Again, thanks for all the answers and help I got here, will make sure I completely stop the Special K process in the future. This never happened to me before, and I’m way over 30 and been playing multiplayer games since the first Unreal Tournament…

Same sort of thing happened to me as well… twice: Once in Battlefield 3 and once in League of Legends… And it made me never buy any EA game or Riot games game ever again.

BF3… I’m a dutchman and moved around the world a lot for my work… So I happen to live in Johannesburg-South Africa for 2 years without a stable internet connection so never played any multiplayer games. Apparently I got hacked in those 2 years, because when I wanted to play online again I was unable to do so, punkbuster citing me that I had cheated… after a long and winding discussion I still am unable to play online.

LoL… Got hacked… the hacker used my account to play the game and buy skins and I don’t know what… the skins were paid for with a stolen credit card. Account got blocked… After a hiatus of not playing due to me being in Jo’burg I finally meet up with my IRL friends and they asked me to play LoL with them… I try to log in > not possible… I start a dispute: yup… got hacked, hacker paid with an uncovered credit card… please pay up 300 euro for the skins THE HACKER bought and get your account back… I told them to remove the skins, they say they can’t do that. I told them to go put my account somewhere the light doesn’t shine and ■■■■ off out of my life… never touched any RIOT games game ever again… and to think that I was there when they started out in 2009…

This stuff really sucks. In the hundreds of hours that I played I encountered cheaters almost daily, they basically run free. But I, as a mediocre player, with mediocre stats, get banned and don’t get any chance to appeal. Now it also seems like I can’t even post in the subreddit about it any more, my posts need to get approved by mods all of a sudden, which they don’t.

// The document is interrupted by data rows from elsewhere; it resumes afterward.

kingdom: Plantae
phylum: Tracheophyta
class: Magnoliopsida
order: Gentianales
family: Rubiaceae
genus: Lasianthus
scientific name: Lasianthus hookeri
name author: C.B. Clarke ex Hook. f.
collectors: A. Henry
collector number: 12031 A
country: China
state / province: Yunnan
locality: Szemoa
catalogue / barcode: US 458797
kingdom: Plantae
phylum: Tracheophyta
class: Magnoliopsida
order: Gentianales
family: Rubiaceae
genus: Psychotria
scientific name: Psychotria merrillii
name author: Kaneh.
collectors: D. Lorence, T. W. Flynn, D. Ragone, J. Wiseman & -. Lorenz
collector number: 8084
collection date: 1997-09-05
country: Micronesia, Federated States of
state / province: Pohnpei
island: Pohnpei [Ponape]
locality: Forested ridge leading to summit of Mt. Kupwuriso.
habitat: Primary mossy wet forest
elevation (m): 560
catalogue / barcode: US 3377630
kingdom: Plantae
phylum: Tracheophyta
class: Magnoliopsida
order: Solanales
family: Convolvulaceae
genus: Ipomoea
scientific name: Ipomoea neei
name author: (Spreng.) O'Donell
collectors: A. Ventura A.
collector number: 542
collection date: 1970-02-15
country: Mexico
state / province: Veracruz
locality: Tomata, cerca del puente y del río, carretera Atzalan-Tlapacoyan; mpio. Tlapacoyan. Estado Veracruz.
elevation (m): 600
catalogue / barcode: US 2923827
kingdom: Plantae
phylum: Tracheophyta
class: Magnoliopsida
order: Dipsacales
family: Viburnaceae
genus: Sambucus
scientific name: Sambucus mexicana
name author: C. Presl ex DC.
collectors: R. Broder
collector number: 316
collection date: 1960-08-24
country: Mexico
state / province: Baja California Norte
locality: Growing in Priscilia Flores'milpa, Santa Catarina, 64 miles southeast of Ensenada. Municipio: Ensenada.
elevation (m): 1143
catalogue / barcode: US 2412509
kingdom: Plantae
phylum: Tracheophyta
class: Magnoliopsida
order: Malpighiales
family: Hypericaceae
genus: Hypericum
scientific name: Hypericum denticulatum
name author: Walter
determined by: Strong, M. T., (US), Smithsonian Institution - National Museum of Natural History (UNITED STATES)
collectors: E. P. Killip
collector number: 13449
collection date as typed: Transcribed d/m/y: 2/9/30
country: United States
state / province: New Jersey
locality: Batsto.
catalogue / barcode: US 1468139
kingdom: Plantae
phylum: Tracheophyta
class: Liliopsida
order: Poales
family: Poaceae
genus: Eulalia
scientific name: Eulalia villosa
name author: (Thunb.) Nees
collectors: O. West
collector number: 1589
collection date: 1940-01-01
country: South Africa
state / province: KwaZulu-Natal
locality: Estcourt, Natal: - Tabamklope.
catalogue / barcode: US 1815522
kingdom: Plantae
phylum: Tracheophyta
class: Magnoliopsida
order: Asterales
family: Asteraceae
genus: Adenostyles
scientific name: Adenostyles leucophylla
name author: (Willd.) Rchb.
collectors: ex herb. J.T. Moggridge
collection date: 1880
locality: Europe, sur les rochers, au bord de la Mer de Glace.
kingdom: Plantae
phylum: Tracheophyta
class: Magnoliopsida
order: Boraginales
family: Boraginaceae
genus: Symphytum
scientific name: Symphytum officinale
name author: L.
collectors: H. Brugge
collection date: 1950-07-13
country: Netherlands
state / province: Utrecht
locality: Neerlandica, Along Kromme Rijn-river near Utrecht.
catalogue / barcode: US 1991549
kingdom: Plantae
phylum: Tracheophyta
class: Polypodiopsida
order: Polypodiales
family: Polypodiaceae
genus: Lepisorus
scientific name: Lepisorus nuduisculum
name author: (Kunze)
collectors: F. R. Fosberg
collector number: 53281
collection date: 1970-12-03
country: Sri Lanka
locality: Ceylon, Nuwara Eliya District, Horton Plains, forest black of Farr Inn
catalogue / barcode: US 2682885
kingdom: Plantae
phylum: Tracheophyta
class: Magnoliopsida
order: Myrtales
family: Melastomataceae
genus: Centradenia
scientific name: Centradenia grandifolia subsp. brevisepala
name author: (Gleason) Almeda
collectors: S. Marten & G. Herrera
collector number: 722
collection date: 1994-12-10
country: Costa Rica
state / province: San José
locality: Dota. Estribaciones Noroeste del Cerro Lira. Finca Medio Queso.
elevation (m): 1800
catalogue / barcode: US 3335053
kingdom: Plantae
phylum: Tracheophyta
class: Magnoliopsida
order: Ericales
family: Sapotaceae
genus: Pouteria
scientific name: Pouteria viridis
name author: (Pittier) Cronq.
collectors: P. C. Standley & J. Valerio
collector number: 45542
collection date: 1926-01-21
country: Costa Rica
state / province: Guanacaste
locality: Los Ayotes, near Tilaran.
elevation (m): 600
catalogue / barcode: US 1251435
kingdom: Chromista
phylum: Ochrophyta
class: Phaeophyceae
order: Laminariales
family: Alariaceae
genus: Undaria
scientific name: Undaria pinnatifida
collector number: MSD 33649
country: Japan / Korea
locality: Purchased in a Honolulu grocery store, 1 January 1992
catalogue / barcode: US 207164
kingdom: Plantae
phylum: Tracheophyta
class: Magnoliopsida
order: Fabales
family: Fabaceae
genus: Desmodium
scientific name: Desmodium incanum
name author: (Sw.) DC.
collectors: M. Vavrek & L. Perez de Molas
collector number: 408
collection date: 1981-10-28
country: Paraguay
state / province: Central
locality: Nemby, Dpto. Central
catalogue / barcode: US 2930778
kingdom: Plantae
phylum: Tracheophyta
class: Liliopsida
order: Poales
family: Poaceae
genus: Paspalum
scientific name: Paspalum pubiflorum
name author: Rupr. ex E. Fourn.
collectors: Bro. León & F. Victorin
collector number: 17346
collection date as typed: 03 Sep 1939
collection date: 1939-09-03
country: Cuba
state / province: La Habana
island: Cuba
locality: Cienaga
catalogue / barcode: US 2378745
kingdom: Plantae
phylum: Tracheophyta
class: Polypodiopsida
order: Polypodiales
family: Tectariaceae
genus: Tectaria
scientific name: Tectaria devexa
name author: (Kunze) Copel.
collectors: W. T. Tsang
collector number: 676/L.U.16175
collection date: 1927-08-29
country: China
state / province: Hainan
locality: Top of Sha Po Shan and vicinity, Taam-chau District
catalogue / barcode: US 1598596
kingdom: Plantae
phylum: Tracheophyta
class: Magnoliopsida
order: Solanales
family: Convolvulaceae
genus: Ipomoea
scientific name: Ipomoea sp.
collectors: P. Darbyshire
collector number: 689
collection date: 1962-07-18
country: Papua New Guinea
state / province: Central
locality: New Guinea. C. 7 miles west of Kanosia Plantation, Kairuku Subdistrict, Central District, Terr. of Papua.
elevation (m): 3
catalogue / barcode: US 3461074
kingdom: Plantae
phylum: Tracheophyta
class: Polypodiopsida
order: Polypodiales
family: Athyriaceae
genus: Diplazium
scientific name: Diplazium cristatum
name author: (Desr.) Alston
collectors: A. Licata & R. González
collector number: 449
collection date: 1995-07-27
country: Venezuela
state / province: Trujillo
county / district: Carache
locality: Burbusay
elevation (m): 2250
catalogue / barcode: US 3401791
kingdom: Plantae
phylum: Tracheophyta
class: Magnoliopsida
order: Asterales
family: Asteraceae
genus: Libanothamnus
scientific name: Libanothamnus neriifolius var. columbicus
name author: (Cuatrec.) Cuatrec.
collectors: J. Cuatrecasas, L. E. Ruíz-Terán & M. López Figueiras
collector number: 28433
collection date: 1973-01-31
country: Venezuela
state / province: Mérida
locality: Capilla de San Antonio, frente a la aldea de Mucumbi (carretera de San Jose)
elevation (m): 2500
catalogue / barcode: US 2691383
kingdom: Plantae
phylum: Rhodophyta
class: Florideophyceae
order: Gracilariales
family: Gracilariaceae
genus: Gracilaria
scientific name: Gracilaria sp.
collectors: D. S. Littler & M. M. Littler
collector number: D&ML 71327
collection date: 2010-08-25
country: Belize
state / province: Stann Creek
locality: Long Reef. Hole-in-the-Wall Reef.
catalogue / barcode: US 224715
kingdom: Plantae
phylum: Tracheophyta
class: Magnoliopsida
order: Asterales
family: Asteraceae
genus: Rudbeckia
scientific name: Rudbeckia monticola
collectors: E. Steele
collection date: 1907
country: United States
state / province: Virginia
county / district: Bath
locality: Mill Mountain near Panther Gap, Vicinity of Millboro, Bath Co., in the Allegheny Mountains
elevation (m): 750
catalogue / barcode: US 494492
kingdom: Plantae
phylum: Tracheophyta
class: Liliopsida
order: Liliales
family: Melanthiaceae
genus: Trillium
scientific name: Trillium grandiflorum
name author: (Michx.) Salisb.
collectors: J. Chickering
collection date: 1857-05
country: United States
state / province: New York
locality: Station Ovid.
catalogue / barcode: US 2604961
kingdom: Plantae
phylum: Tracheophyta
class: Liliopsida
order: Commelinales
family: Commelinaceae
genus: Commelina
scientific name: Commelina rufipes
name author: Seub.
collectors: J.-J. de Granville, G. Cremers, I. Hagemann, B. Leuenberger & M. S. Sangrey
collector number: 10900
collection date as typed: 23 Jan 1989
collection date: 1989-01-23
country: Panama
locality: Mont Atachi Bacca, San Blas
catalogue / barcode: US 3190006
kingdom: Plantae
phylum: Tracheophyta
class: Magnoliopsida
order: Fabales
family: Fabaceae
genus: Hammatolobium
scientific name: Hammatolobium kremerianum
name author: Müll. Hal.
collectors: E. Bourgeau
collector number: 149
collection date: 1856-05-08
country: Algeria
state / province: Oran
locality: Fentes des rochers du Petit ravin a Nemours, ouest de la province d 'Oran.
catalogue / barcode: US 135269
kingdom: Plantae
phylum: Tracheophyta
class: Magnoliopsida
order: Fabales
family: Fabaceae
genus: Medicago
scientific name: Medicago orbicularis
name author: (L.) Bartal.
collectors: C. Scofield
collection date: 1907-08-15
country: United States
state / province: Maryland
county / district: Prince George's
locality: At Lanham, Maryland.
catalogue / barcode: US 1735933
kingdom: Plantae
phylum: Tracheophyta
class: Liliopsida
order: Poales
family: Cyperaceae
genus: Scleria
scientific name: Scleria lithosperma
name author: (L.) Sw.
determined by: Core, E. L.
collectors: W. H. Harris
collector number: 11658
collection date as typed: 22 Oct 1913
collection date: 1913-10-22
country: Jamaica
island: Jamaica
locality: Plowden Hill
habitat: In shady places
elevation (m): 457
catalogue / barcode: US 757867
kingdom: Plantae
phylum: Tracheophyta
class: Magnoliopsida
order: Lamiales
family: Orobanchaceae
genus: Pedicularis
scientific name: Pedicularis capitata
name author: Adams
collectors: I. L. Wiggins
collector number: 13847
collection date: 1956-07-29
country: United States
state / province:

It’s a giant shit show, really. Activision supports also ignores me on twitter. Amazing.

Make sure you have all of this sort of stuff unloaded before you play any online, From Software game, too (except DS1 PTDE or DS2), because they also use aggressive “cheat” detection, and we similarly get zero explanation of what it’s looking for or consideration of exceptions. At least in those cases, you just get shunted out of the “legit” matchmaking pool and into the cheaters’ one; you aren’t banned from online interaction entirely.